White suggests asking your clinician for a prescription for ella, the other FDA-approved oral emergency contraceptive that is available by prescription only. You can request a prescription in advance of needing it so you will always have some on hand in case of emergency. "Most people don't buy Tylenol when they have a headache, or Band-Aids when they cut themselves—they buy them in advance and have them in the medicine cabinet," said White. "Think about EC in the same way. Fill the prescription and tuck your dose into your nightstand or purse, so it will be on hand if and when you ever need it."
Keep in mind that ella has a BMI limit of 35 or higher. "Ella will work for up to five days after intercourse, though ella does lose effectiveness for people with a BMI of 35 or higher," explained White.
If you do have a BMI of 35 or higher, White mentioned another option: having a copper or hormonal IUD placed within five days of unprotected sex.
'A hormone-releasing IUD is just as effective as emergency contraception and more effective than oral emergency contraceptives.'
"You can have the copper IUD or certain hormonal IUDs placed within five days of intercourse," said White. "IUDs are actually the most effective form of EC, no matter what you weigh. And if you don't want to continue using an IUD for ongoing birth control, your clinician can simply pull it out when you get your next period."
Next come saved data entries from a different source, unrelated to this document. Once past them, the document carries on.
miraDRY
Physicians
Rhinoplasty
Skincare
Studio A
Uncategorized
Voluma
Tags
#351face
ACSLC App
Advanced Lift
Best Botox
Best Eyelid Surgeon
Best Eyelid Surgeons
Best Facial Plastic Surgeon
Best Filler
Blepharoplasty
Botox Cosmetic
A hormone-releasing IUD is just as effective as emergency contraception and more effective than oral emergency contraceptives, according to a 2021 study funded by the Eunice Kennedy Shriver National Institute of Child Health and Human Development.
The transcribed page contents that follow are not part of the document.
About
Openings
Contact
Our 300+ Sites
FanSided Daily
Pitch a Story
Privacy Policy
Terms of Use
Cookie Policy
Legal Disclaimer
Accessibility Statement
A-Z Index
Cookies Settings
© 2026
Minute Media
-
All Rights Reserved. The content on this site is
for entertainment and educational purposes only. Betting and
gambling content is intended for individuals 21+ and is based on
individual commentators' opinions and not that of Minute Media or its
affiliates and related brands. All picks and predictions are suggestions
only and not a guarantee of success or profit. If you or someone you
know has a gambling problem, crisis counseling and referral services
"Study participants using the levonorgestrel IUD had a 0.3 percent pregnancy rate, compared to the 1.4 to 2.6 percent pregnancy rate for oral emergency contraceptives reported by other studies," stated the research. "Currently, only pill formulations have been approved as emergency contraception by the U.S. Food and Drug Administration (FDA)."
So, if you are able to get in to see your provider in enough time, getting an IUD might be the best option for you.
If you are worried about Plan B's effectiveness due to your weight or have any other questions or concerns, talk to your OB-GYN to learn about your options to prevent pregnancy.